What is osteochondritis dissecans (OCD)?

Osteochondritis dissecans (OCD) is a joint disorder in which cracks form in the articular cartilage and the underlying subchondral bone. OCD is caused by blood deprivation in the subchondral bone. This loss of blood flow causes the subchondral bone to die in a process called avascular necrosis. The bone is then reabsorbed by the body, leaving the articular cartilage it supported prone to damage. The result is fragmentation (dissection) of both cartilage and bone, and the free movement of these osteochondral fragments within the joint space, causing pain and further damage. OCD is a developmental condition that arises due to a disturbance in the normal differentiation of cartilage cells resulting in failure of endochondral ossification (essential process during fetal development of skeletal system resulting in bone formation).

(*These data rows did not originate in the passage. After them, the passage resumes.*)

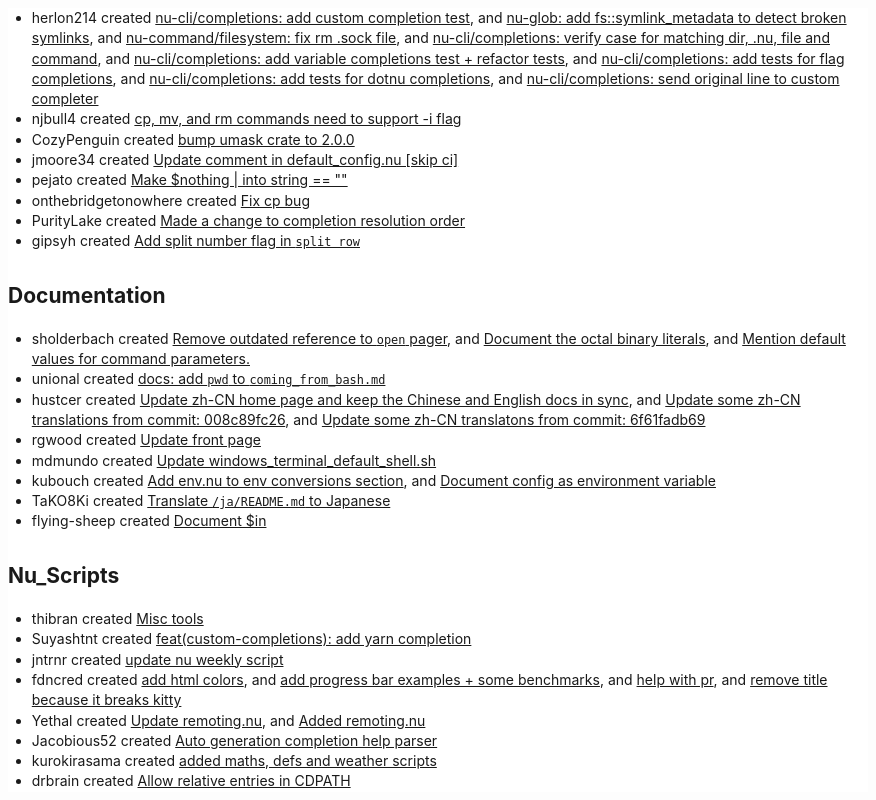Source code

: - herlon214 created [nu-cli/completions: add custom completion test](https://github.com/nushell/nushell/pull/5543), and [nu-glob: add fs::symlink_metadata to detect broken symlinks](https://github.com/nushell/nushell/pull/5537), and [nu-command/filesystem: fix rm .sock file](https://github.com/nushell/nushell/pull/5524), and [nu-cli/completions: verify case for matching dir, .nu, file and command](https://github.com/nushell/nushell/pull/5506), and [nu-cli/completions: add variable completions test + refactor tests](https://github.com/nushell/nushell/pull/5504), and [nu-cli/completions: add tests for flag completions](https://github.com/nushell/nushell/pull/5468), and [nu-cli/completions: add tests for dotnu completions](https://github.com/nushell/nushell/pull/5460), and [nu-cli/completions: send original line to custom completer](https://github.com/nushell/nushell/pull/5459)
- njbull4 created [cp, mv, and rm commands need to support -i flag](https://github.com/nushell/nushell/pull/5523)
- CozyPenguin created [bump umask crate to 2.0.0](https://github.com/nushell/nushell/pull/5514)
- jmoore34 created [Update comment in default_config.nu [skip ci]](https://github.com/nushell/nushell/pull/5496)
- pejato created [Make $nothing | into string == ""](https://github.com/nushell/nushell/pull/5490)
- onthebridgetonowhere created [Fix cp bug](https://github.com/nushell/nushell/pull/5462)
- PurityLake created [Made a change to completion resolution order](https://github.com/nushell/nushell/pull/5440)
- gipsyh created [Add split number flag in `split row`](https://github.com/nushell/nushell/pull/5434)

## Documentation

- sholderbach created [Remove outdated reference to `open` pager](https://github.com/nushell/nushell.github.io/pull/446), and [Document the octal binary literals](https://github.com/nushell/nushell.github.io/pull/445), and [Mention default values for command parameters.](https://github.com/nushell/nushell.github.io/pull/434)
- unional created [docs: add `pwd` to `coming_from_bash.md`](https://github.com/nushell/nushell.github.io/pull/444)
- hustcer created [Update zh-CN home page and keep the Chinese and English docs in sync](https://github.com/nushell/nushell.github.io/pull/443), and [Update some zh-CN translations from commit: 008c89fc26](https://github.com/nushell/nushell.github.io/pull/442), and [Update some zh-CN translatons from commit: 6f61fadb69](https://github.com/nushell/nushell.github.io/pull/438)
- rgwood created [Update front page](https://github.com/nushell/nushell.github.io/pull/441)
- mdmundo created [Update windows_terminal_default_shell.sh](https://github.com/nushell/nushell.github.io/pull/440)
- kubouch created [Add env.nu to env conversions section](https://github.com/nushell/nushell.github.io/pull/439), and [Document config as environment variable](https://github.com/nushell/nushell.github.io/pull/437)
- TaKO8Ki created [Translate `/ja/README.md` to Japanese](https://github.com/nushell/nushell.github.io/pull/436)
- flying-sheep created [Document $in](https://github.com/nushell/nushell.github.io/pull/435)

## Nu_Scripts

- thibran created [Misc tools](https://github.com/nushell/nu_scripts/pull/229)
- Suyashtnt created [feat(custom-completions): add yarn completion](https://github.com/nushell/nu_scripts/pull/228)
- jntrnr created [update nu weekly script](https://github.com/nushell/nu_scripts/pull/227)
- fdncred created [add html colors](https://github.com/nushell/nu_scripts/pull/226), and [add progress bar examples + some benchmarks](https://github.com/nushell/nu_scripts/pull/224), and [help with pr](https://github.com/nushell/nu_scripts/pull/220), and [remove title because it breaks kitty](https://github.com/nushell/nu_scripts/pull/215)
- Yethal created [Update remoting.nu](https://github.com/nushell/nu_scripts/pull/225), and [Added remoting.nu](https://github.com/nushell/nu_scripts/pull/222)
- Jacobious52 created [Auto generation completion help parser](https://github.com/nushell/nu_scripts/pull/223)
- kurokirasama created [added maths, defs and weather scripts](https://github.com/nushell/nu_scripts/pull/217)
- drbrain created [Allow relative entries in CDPATH](https://github.com/nushell/nu_scripts/pull/216)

In dogs that grow very quickly, the rapid cartilage growth can outstrip its own blood supply causing abnormal cartilage development resulting in lameness, pain and subsequent osteoarthritis. In some cases, flaps of diseased cartilage become separated from the remaining cartilage surface. This is called osteochondritis dissecans.

Is there a particular breed predisposition?

Genetic factors are the most important cause of OCD, with strong breed predispositions, particularly in Labradors and giant breed dogs. Different breeds appear to be predisposed to developing the condition in different joints. For example, the shoulder joint is most commonly affected in Border Collies, Great Danes and Irish Wolfhounds. Various other factors such as dietary or nutritional problems during the first few months of life, hormonal imbalances and joint trauma can also increase the risk of developing OCD.

How do I know if my dog has OCD?

Most dogs with OCD start to show clinical signs before they are one-year-old, although occasionally (particularly with shoulder OCD) signs may present when your dog is older. The clinical signs are variable and depend on the joint affected and the size of the cartilage defect. The most common signs include lameness, stiffness, joint pain or swelling, reluctance to exercise or play, or general depression.

How is shoulder OCD diagnosed?

OCD is typically diagnosed following a multimodal evaluation process. Firstly your dog will be examined by one of our orthopaedic clinicians. Following this, your dog will be admitted to the hospital to allow radiographs of the affected joints under sedation or general anaesthesia. Because OCD can occur at the same time as other developmental orthopaedic diseases (such as certain manifestations of elbow dysplasia), some dogs may require additional diagnostic imaging such as CT or MRI which will be performed by one of our veterinarians. Following diagnostic imaging, your dog may require arthroscopic surgery on the affected joint.

Will my dog develop osteoarthritis?

As soon as OCD starts to develop, osteoarthritis (inflammation of the joint and associated bones) immediately starts to develop. Once present, osteoarthritis cannot be cured but can be effectively managed in most patients.

How is shoulder OCD treated?

Various treatment options are available for shoulder OCD. The best treatment option for each dog can only be recommended following thorough clinical, radiographic and arthroscopic assessment. Non-surgical management is occasionally appropriate for dogs with small cartilage defects and minimal discomfort, however, the majority of dogs are treated surgically. The following options are available:

Surgical removal of the cartilage flap

Certain types of small cartilage defects in specific locations are treated arthroscopically by flap removal and debridement of the defected bed. Large flaps may require an open surgical approach for removal. This allows the cartilage defect to heal by scar cartilage formation over a course of several weeks. Scar cartilage (fibrocartilage) is less robust than healthy joint (hyaline) cartilage so, although this allows some of the joint inflammation to resolve in the short-term, the joint will remain abnormal with ongoing development of osteoarthritis and cartilage wear.